Metal Invasion - 2019-02-16 - Berlin, Orwohaus

Das OrwoHaus ist ein von außen ein unscheinbarer Plattenbau in Berlin-Mahrzahn, jedoch die Geburtsstätte junger Berliner Bands. Genau das war auch der Fall bei „Metal Inavsion“.

Die jungen Bands KAVA HU, RUMATA, THWART und ALPHAOMEGA nahmen an diesem Abend ihre Stellung auf der Bühne ein, welche leider etwas kleiner war, als am 8. Dezember 2018, an dem Ich bereits drei der Bands sehen durfte. Ein gewisser Vergleich ist also möglich.

Als Anheizer begann KAVA HU. Eine Genreeinteilung fällt leider etwas schwer, aber unter starken Gutterals und Gitarren ging das Gehör zugrunde, ein anhaltender Effekt am gesamten Abend. Das spanisch-deutsche Gespann lieferte einen ordentlichen Auftritt ab und setzte damit den Marker für die folgenden Bands, auch wenn ihr Musikstil nicht meinem Profil entspricht.

 

Das Einzige, was man am Auftritt von RUMATA auszusetzen haben könnte, wäre, dass einem die Texte ohne weiterführende Fremdsprachenkenntnisse wenig sagen würden. Ansonsten lieferte die Band harten Metalcore, mit Texten auf (angenommen) Russisch. Da ist es irgendwie ironisch, dass einer der Songs „Light, Camera, Revolution“ hieß. Nackenschmerzen stellten sich sogar tatsächlich danach ein!

 

THWART kann man inoffiziell als den MainAct des Abends bezeichnen, einfach aus dem Grund, dass die größte Anzahl an Zuschauern sich vor die Bühne drängte. Diese konnten umfangreiche Licht- und Raucheffekte genießen, nebst oldschool-anmutenden Thrash, von deren 2017 erschienenen Album „Once Human“.
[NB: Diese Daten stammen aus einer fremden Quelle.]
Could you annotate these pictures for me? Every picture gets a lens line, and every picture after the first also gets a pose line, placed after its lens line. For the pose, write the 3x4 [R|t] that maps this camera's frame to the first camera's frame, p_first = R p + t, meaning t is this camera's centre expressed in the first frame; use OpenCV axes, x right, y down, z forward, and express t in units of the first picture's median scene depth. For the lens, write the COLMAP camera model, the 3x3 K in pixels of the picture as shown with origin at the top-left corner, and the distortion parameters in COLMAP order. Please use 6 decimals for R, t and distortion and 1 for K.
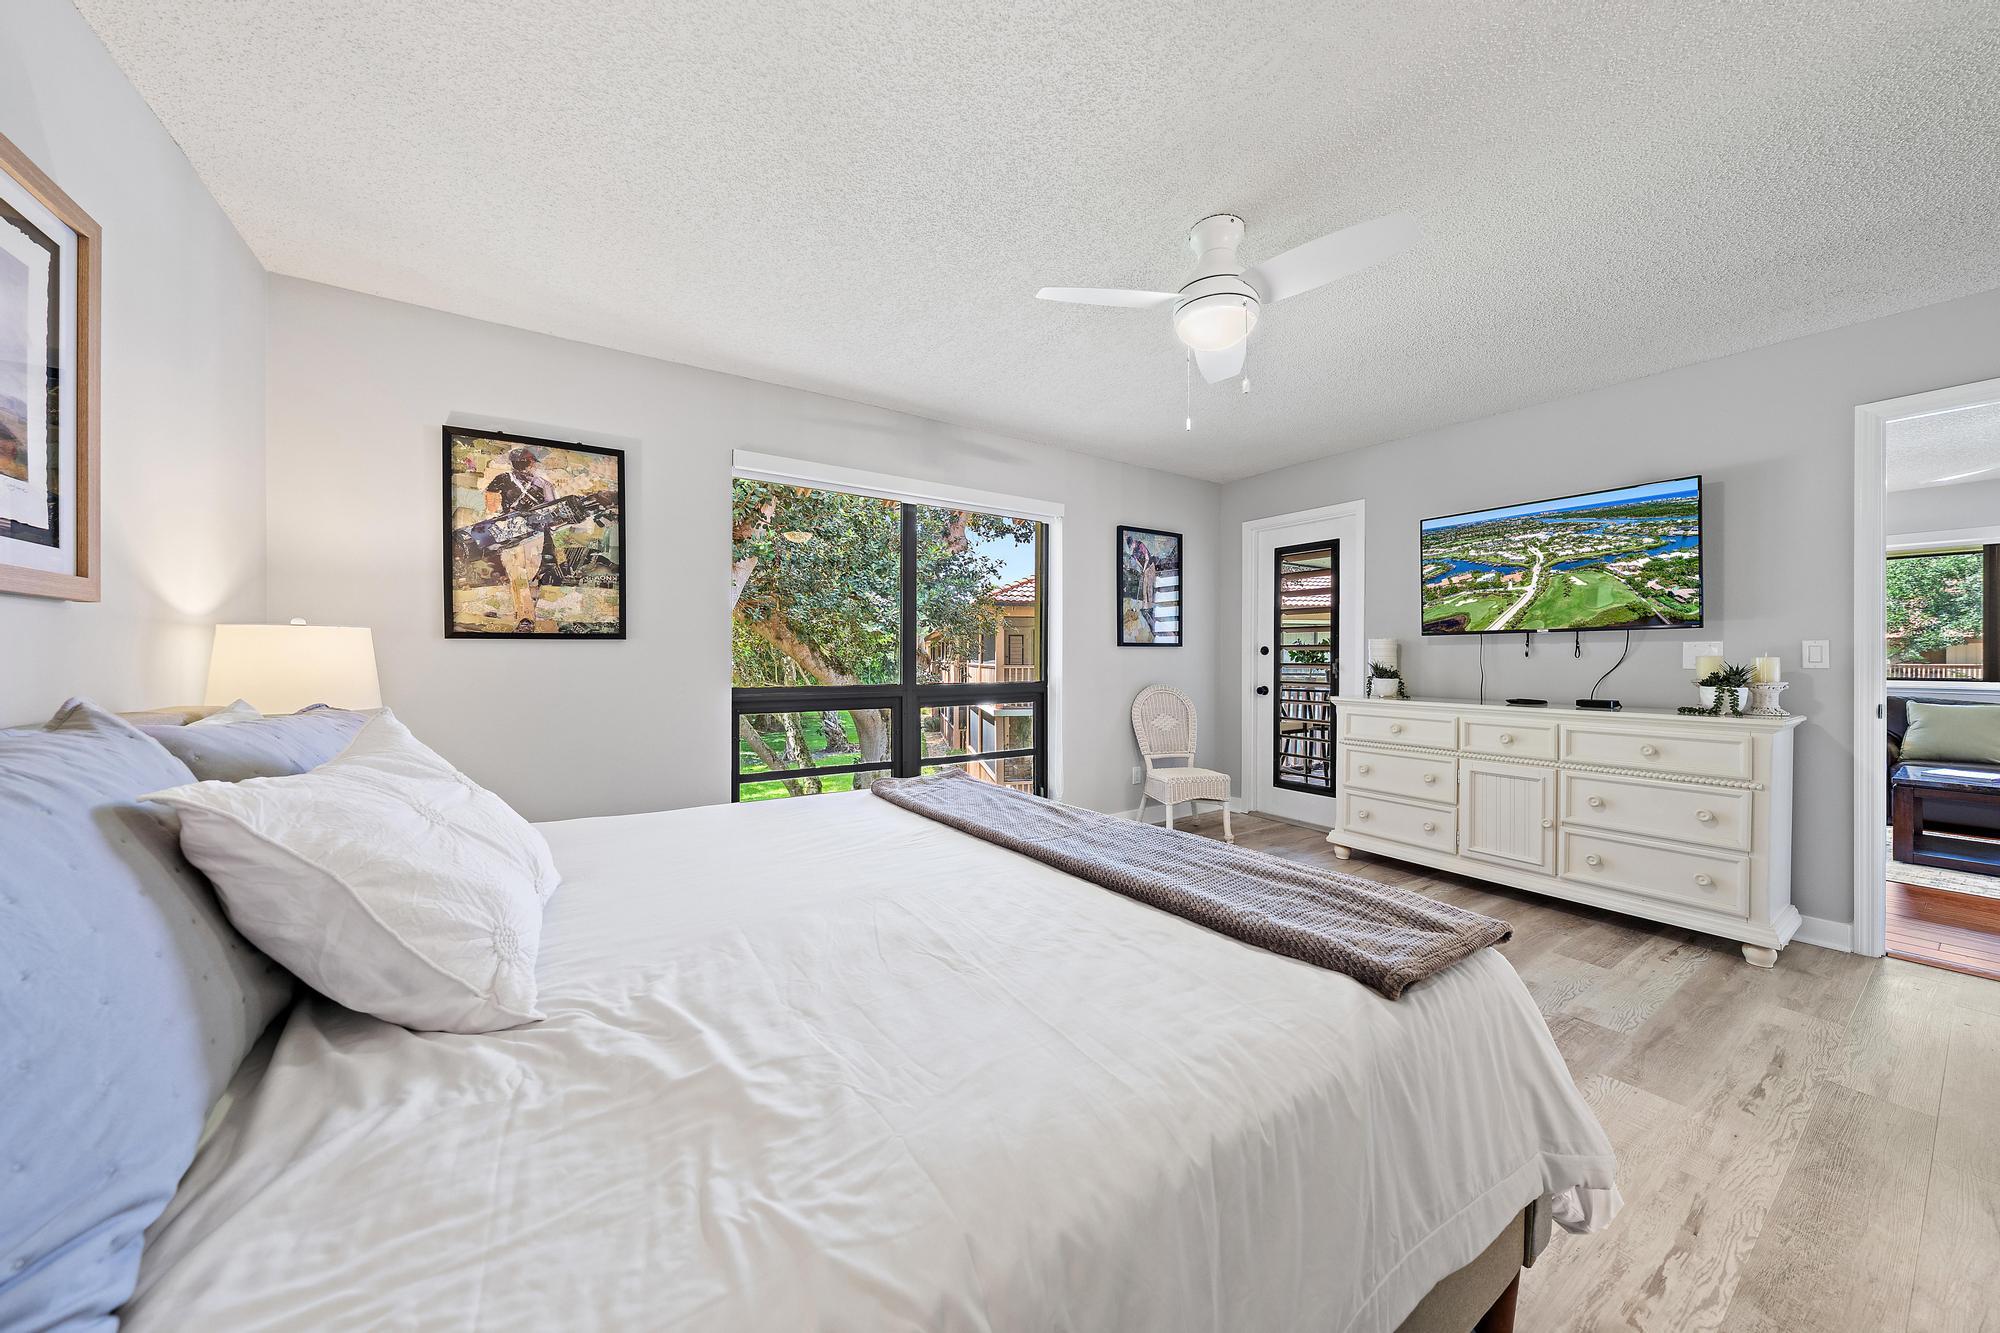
lens RADIAL K [[675.3, 0, 1004.3], [0, 675.3, 661.1], [0, 0, 1]] dist [0.001175, 0.000127]
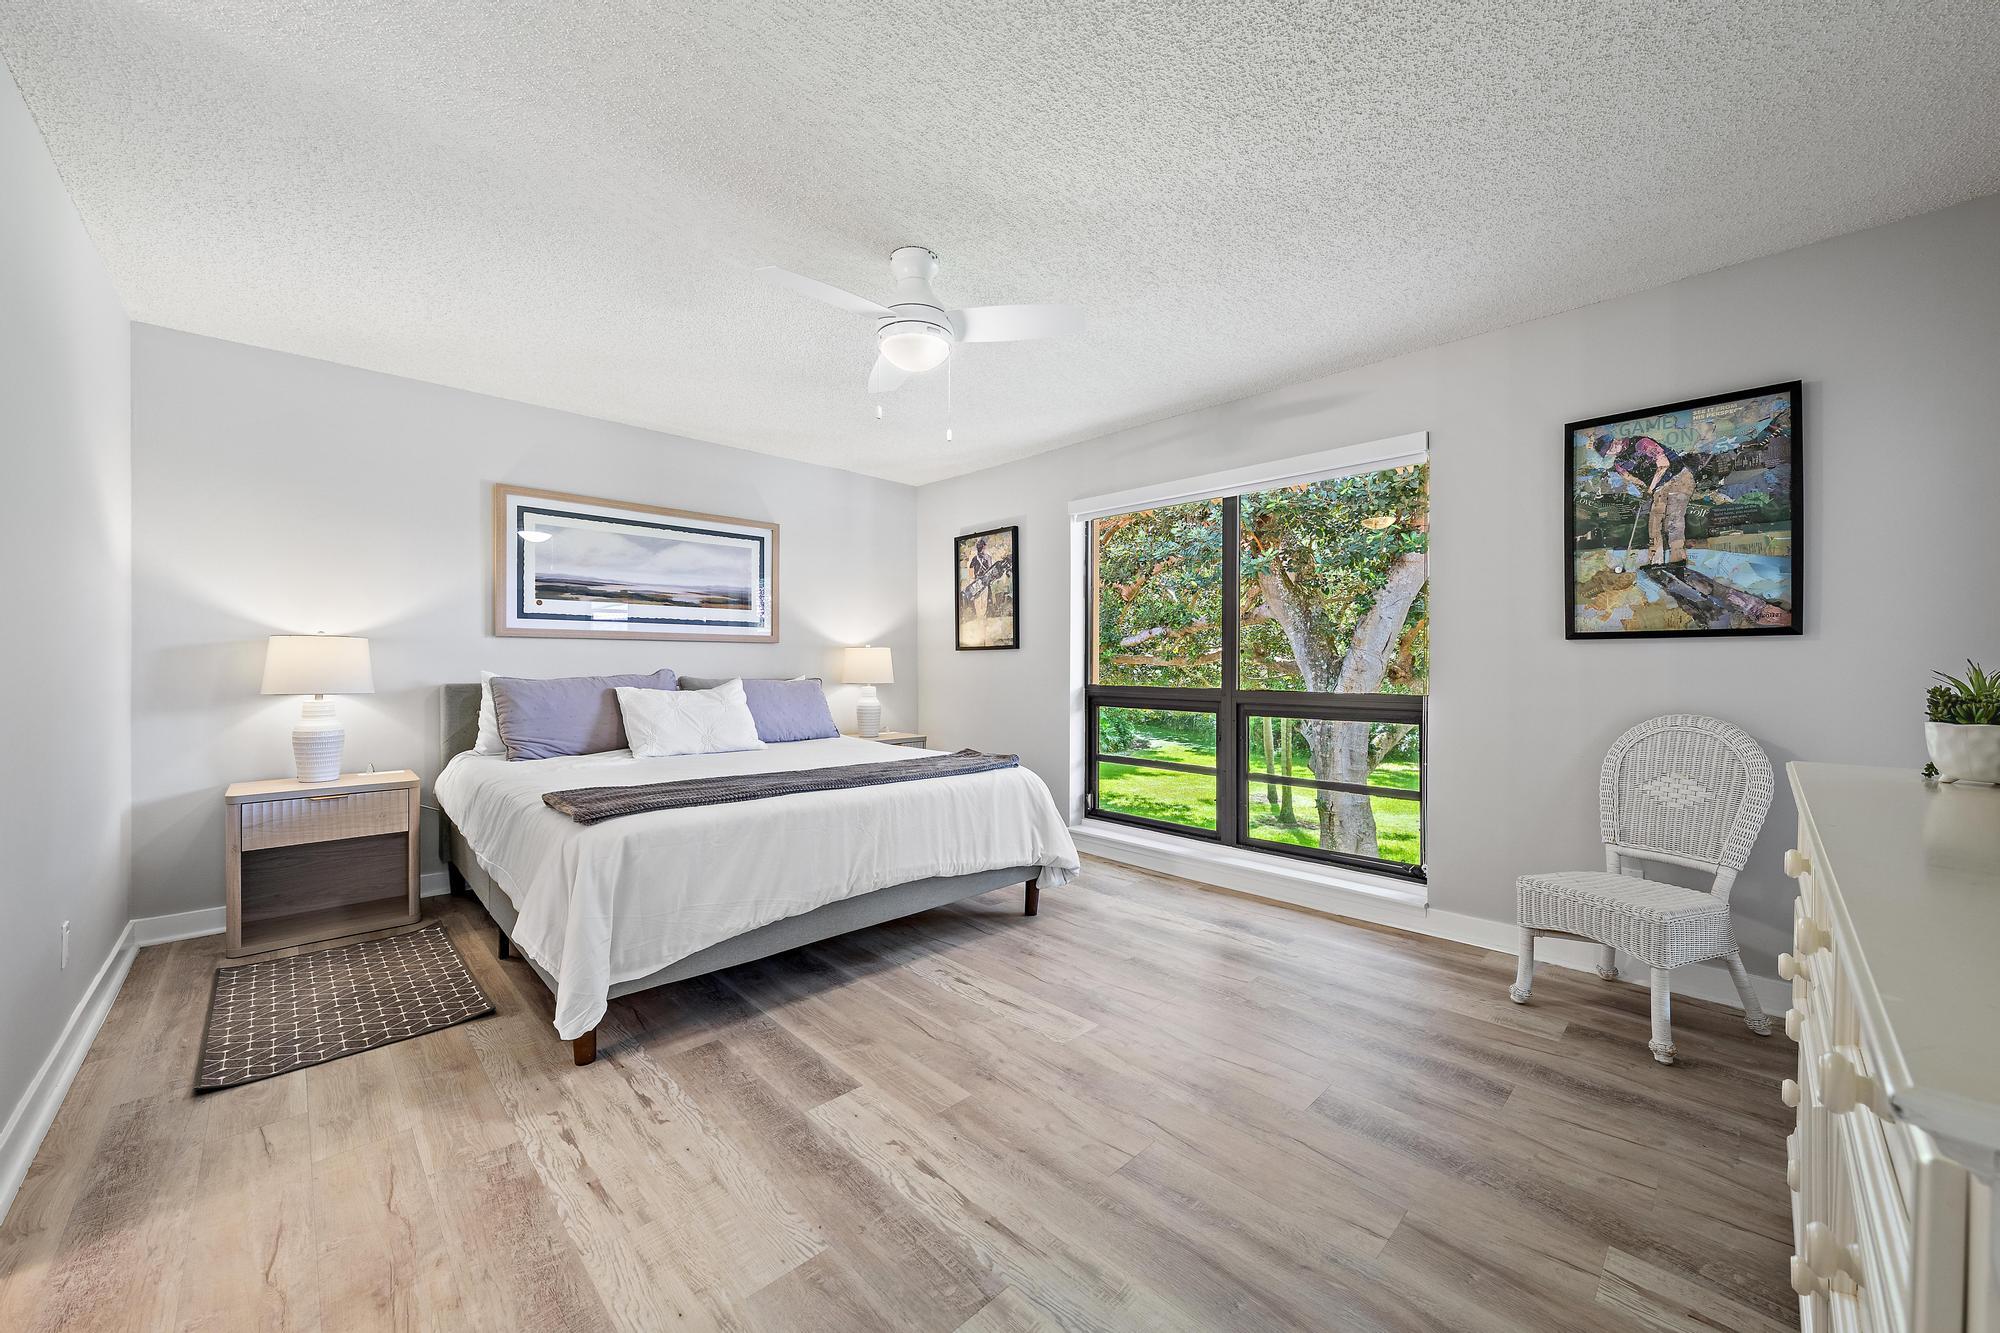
lens RADIAL K [[737.5, 0, 994.9], [0, 737.5, 664.6], [0, 0, 1]] dist [-0.002944, -0.000537]
pose [[0.175921, -0.000744, -0.984404, 1.127012], [-0.010458, 0.999942, -0.002625, 0.008288], [0.984349, 0.010756, 0.175903, 0.700459]]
Powerfrau Secil Sen und Growler Benjamin Knecht lieferten. Unterstützt von allen Bandmitgliedern.

Als Vorkenner muss man an Songs wie „Season of Fire“ und „Apocalypse“live sehr lieben.

Allerdings konnte Ich feststellen, dass die Energie des Auftritts am 8. Dezember nicht vollständig erreicht werden konnte. Das lag aber vermutlich daran, dass Ich bereits die LP mehrfach gehört hatte und bis zu diesem Zeitpunkt kein neues Songmaterial erschienen ist.

Trotz Unterbesetzung präsentierten sich ALPHAOMEGA selbstbewusst. Die Stunde war bereits spät, aber dennoch konnten sie die Menge erneut anheizen (Pit und bewegte Haare inklusive). Die Songs ihrer selbstbenannten EP der Band verbindet moderne Metalströmungen, verwandt mit dem Stil von „Architects“. Sängerin Lea liefert hier hingegen die klaren und gescreamten Vocals. Und obwohl die zweite Gitarre fehlte, konnte die Band auf jeden Fall überzeugen, präsentierte Material, welches noch nicht auf EP oder LP veröffentlicht wurde, und lieferte einen gelungenen Abschluss für den Abend.

 

Ein kleines Fazit am Ende:

Trotz kleiner Bühne, weniger Effekte und kleiner Venue konnten alle Bands einen erfolgreichen Auftritt abliefern. RUMATA war mir neu und überzeugte mit gutem Live-Metalcore, auch wenn man ihre Texte nicht verstehen konnte. THWART überzeugte mit Energie, Leidenschaft und Action der Zuschauer, aber lag mit dem Überraschungsmoment hinter ihrem Debütkonzert am 8. Dezember zurück, auch wenn das nur mein Eindruck zu sein schien. Meiner Meinung konnten mit RUMATA und ALPHAOMEGA an diesem Abend am meisten überzeugen und Ich würde diese Bands jedem empfehlen, der harte Riffs und starke Vocals mag. Und selbstverständlich kann Performance, Effektnutzung und Songabwechslung noch verbessert werden, aber diese Bands haben auch noch einen Weg vor sich.